The other violation charged here involves possession of pornographic images in quantities apparently rarely equaled. As explicated in Ashcroft, the primary evil here is the creation of a market for the production of images involving the evils already briefly described. Since possession carries a maximum sentence of ten years, it does not figure as significantly in sentencing controversy. But it, as well as other child pornography offenses, leads to the issue that has involved almost unlimited speculation but few conclusions: does violation of the child pornography statutes predict actual physical child abuse, which most analysts regard as the most dangerous evil of this complex. In the present case, there was no evidence that the defendant had committed physical child abuse and, although the district court raised the issue whether the pornography offenses pointed in that direction, left the question as undemonstrated or at least unproven. The district court thus followed in the wake of numerous opinions in many circuits that have speculated, called for more research or merely assumed what seemed likely conclusions. Several courts of appeals have begun to more aggressively review these cases for substantive reasonableness. See, e.g., United States v. Apodaca, 641 F.3d 1077 (9th Cir.2011); United States v. Dorvee, 616 F.3d 174 (2d Cir.2010); see also United States v. Grober, 624 F.3d 592, 603–10 (3d Cir.2010).
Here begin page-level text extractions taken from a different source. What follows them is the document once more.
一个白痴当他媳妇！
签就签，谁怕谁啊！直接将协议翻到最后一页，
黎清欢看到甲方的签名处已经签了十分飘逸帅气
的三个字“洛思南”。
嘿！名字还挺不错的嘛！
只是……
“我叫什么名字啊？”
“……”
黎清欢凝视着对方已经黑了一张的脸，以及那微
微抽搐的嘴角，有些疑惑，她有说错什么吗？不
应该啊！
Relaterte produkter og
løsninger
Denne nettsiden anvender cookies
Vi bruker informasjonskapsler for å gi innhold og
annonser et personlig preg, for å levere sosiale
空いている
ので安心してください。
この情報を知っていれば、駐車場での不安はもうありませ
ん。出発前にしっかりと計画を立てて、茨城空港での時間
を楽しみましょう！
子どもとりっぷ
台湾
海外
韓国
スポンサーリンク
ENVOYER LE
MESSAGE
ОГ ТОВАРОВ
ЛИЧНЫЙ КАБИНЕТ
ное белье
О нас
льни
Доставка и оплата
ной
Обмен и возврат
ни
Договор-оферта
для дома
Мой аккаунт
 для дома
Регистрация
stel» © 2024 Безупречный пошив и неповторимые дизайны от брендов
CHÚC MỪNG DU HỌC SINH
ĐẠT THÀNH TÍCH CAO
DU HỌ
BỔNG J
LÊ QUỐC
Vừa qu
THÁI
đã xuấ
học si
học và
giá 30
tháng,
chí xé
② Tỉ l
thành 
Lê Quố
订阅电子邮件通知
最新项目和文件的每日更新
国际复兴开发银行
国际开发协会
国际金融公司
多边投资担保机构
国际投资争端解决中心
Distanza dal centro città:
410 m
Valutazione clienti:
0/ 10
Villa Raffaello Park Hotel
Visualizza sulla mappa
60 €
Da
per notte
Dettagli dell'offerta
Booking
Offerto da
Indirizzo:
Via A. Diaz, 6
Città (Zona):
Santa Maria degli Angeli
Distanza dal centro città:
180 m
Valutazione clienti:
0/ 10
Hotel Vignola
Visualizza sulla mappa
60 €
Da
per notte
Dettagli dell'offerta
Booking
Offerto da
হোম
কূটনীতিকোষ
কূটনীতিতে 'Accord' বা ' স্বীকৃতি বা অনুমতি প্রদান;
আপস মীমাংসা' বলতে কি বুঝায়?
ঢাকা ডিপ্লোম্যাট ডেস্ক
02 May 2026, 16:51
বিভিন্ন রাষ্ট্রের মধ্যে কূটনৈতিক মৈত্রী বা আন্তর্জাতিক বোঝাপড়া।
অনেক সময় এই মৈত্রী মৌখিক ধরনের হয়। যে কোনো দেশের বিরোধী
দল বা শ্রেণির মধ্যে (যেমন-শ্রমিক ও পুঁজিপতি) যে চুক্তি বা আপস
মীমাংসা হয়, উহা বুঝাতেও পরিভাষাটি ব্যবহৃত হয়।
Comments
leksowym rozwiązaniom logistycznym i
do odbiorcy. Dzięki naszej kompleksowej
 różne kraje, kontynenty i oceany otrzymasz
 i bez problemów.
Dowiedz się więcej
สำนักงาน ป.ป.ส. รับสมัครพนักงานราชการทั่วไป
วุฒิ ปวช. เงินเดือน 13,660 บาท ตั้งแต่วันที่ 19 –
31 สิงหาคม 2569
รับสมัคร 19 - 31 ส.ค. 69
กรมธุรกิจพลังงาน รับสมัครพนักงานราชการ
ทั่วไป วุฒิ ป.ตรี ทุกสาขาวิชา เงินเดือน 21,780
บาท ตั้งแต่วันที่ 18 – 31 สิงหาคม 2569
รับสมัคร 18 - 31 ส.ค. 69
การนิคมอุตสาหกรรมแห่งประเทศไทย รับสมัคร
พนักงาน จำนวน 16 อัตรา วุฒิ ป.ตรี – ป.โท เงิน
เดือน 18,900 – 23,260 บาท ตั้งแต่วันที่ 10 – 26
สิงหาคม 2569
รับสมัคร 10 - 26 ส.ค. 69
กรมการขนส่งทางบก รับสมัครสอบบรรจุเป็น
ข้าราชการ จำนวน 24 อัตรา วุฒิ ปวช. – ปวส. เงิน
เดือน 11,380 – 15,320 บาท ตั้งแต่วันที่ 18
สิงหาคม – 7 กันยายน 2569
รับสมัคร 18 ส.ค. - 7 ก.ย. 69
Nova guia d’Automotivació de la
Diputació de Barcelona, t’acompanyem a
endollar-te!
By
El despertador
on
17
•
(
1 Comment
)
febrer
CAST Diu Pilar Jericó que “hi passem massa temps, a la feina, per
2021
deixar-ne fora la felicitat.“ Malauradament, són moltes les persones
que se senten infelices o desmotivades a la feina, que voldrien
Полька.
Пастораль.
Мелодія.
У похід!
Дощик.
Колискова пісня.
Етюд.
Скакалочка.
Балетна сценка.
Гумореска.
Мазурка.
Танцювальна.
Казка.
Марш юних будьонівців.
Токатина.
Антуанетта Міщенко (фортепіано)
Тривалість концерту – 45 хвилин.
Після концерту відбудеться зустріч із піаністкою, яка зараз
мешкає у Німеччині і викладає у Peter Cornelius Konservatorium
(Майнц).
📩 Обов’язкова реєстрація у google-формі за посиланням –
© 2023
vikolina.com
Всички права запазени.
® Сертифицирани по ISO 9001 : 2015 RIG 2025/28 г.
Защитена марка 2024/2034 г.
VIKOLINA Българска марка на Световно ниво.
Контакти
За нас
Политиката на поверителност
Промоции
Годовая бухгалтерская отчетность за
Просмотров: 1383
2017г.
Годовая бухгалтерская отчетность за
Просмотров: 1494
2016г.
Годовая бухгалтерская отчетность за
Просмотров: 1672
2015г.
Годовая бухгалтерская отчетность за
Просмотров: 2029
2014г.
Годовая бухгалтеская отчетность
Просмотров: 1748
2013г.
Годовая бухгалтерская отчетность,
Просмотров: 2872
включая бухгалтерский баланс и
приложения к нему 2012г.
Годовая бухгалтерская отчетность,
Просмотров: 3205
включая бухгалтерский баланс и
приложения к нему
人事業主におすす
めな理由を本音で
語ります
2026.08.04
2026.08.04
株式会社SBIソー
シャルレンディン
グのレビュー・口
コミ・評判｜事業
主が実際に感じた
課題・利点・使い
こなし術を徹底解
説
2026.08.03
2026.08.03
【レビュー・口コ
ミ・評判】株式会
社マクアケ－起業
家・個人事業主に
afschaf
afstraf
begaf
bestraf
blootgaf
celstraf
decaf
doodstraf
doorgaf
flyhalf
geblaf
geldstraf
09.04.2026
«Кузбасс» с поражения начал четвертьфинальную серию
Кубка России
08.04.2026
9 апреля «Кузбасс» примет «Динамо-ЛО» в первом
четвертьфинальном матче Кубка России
These are only some of the issues presented here, and generally in these child pornography cases about which the guidelines and other sources of authority provide little guidance and about which there is almost inevitable speculation but facts or solid conclusions are hard to come by. Under these circumstances uniformity cannot be achieved and justice is elusive. All the responsible contributors to the sentencing process need to focus on a better provision of reasonable standards as to the issues I have mentioned and many others presented by these multifarious crimes.